%%
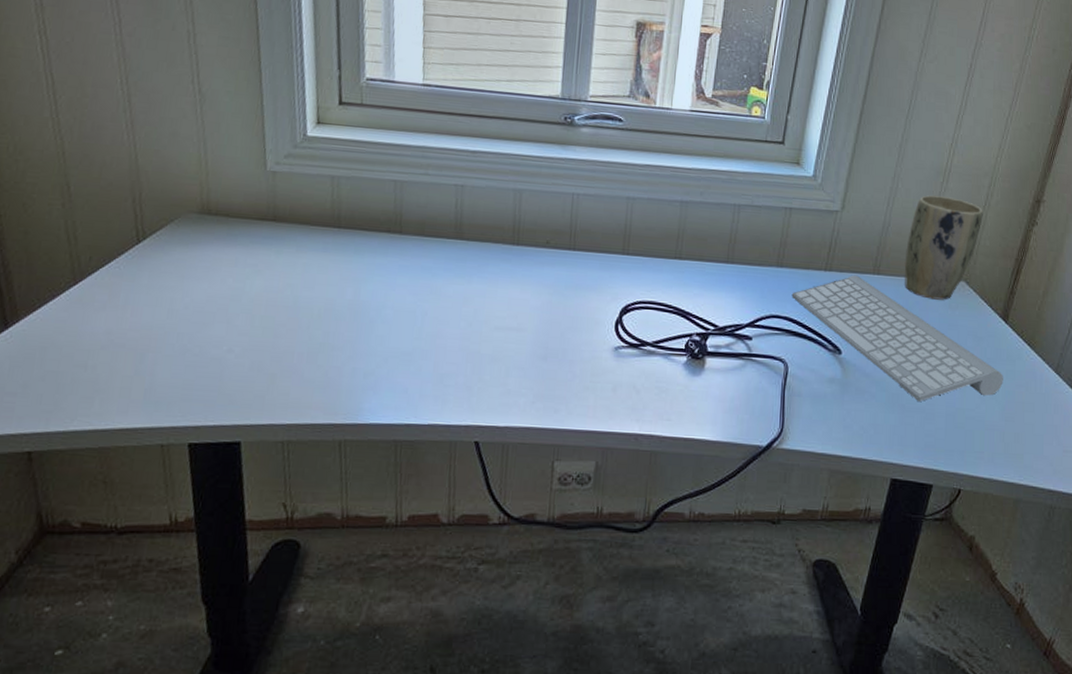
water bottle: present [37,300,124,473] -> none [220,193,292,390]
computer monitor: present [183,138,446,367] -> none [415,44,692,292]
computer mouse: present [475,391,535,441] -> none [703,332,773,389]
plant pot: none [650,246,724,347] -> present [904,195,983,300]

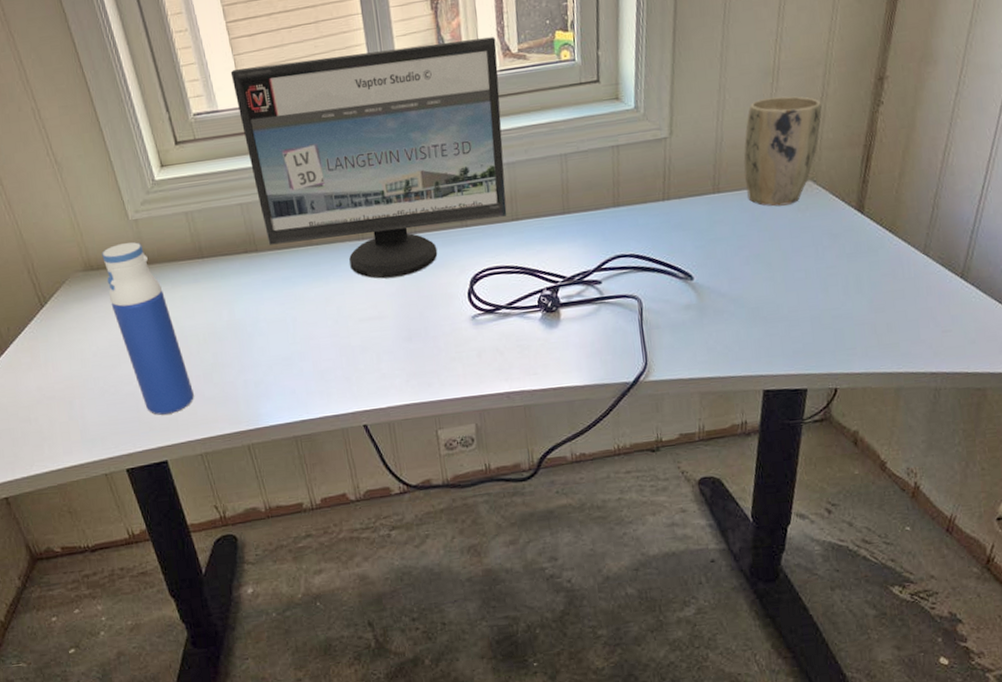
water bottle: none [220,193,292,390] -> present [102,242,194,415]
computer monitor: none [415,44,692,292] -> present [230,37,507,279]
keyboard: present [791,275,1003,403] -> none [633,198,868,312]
%%
### What you are asked to do
The expected result is every line from the material above that includes "computer".

### Result of the task
computer monitor: present [183,138,446,367] -> none [415,44,692,292]
computer mouse: present [475,391,535,441] -> none [703,332,773,389]
computer monitor: none [415,44,692,292] -> present [230,37,507,279]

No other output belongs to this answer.